The number of elements in the power set of $S$ is $2^{|S|}$ (where $|S|$ is the number of elements in the set $S$).

Here is a procedure that takes a list as input, and produces as output the power set of the elements of the list:

(define (list-powerset s)
  (if (null? s) (list null)
      (list-append (list-map (lambda (t) (cons (car s) t))
                             (list-powerset (cdr s)))
                   (list-powerset (cdr s)))))

The list-powerset procedure produces a List of Lists. Hence, for the base case, instead of just producing null, it produces a list containing a single element, null. In the recursive case, we can produce the power set by appending the list of all the subsets that include the first element, with the list of all the subsets that do not include the first element. For example, the powerset of ${1, 2, 3}$ is found by finding the powerset of ${2, 3}$, which is {{}, {2}, {3}, {2, 3}}, and taking the union of that set with the set of all elements in that set unioned with ${1}$.

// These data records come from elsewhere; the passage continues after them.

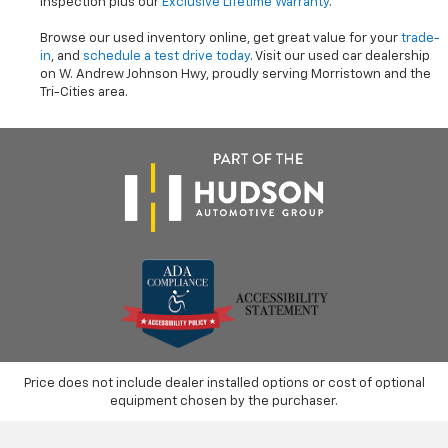
inspection plus our
Exclusive Lifetime Warranty
.
Browse our used inventory online, get great value for your
trade-
in
, and
schedule a test drive today
. Visit our used car dealership
on W. Andrew Johnson Hwy, proudly serving Morristown and the
Tri-Cities area.
Price does not include dealer installed options or cost of optional
equipment chosen by the purchaser.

An application of list-powerset involves applying list-append, and two recursive applications of (list-powerset (cdr s)). Increasing the size of the input list by one, doubles the total number of applications of list-powerset since we need to evaluate (list-powerset (cdr s)) twice. The number of applications of list-powerset is $2^n$ where $n$ is the length of the input list.3

The body of list-powerset is an if expression. The predicate applies the constant-time procedure, null?. The consequent expression, (list null) is also constant time. The alternate expression is an application of list-append. From Example 7.4, we know the running time of list-append is $\Theta(n_p)$ where $n_p$ is the number of elements in its first input. The first input is the result of applying list-map to a procedure and the List produced by (list-powerset (cdr s)). The length of the list output by list-map is the same as the length of its input, so we need to determine the length of (list-powerset (cdr s)).

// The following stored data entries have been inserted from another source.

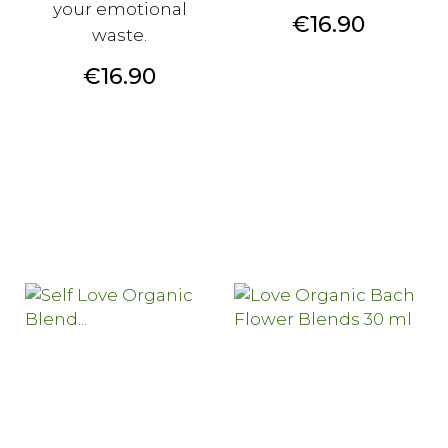
your emotional
Price
€16.90
waste.
Price
€16.90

We use $n_s$ to represent the number of elements in s. The length of the input list to map is the number of elements in the power set of a size $n_s-1$ set: $2^{n_s-1}$. But, for each application, the value of $n_s$ is different. Since we are trying to determine the total running time, we can do this by thinking about the total length of all the input lists to list-map over all of the list-powerset. In the input is a list of length $n$, the total list length is $2^{n-1} + 2^{n - 2} + ... + 2^1 + 2^0$, which is equal to $2^{n}-1$. So, the running time for all the list-map applications is in $\Theta(2^n)$.

The analysis of the list-append applications is similar. The length of the first input to list-append is the length of the result of the list-powerset application, so the total length of all the inputs to append is $2^n$.

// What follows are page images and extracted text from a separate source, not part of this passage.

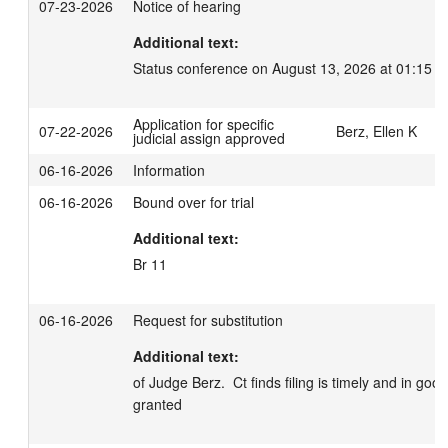
07-23-2026
Notice of hearing
Additional text:
Status conference on August 13, 2026 at 01:15 p
Application for specific
07-22-2026
Berz, Ellen K
judicial assign approved
06-16-2026
Information
06-16-2026
Bound over for trial
Additional text:
Br 11
06-16-2026
Request for substitution
Additional text:
of Judge Berz.  Ct finds filing is timely and in good
granted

Other than the applications of list-map and list-append, the rest of each list-powerset application requires constant time. So, the running time required for $2^n$ applications is in $\Theta(2^n)$. The total running time for list-powerset is the sum of the running times for the list-powerset applications, in $\Theta(2^n)$; the list-map applications, in $\Theta(2^n)$; and the list-append applications, in $\Theta(2^n)$. Hence, the total running time is in $\Theta(2^n)$.

In this case, we know there can be no faster than exponential procedure that solves the same problem, since the size of the output is exponential in the size of the input. Since the most work a Turing Machine can do in one step is write one square, the size of the output provides a lower bound on the running time of the Turing Machine. The size of the powerset is $2^n$ where $n$ is the size of the input set. Hence, the fastest possible procedure for this problem has at least exponential running time.


  1. In fact, it computing the remainder requires performing division, which is quadratic in the size of the input. 

  2. The movie Sneakers is a fictional account of what would happen if someone finds a faster than exponential time factoring algorithm. 

  3. Observant readers will note that it is not really necessary to perform this evaluation twice since we could do it once and reuse the result. Even with this change, though, the running time would still be in $\Theta(2^n)$.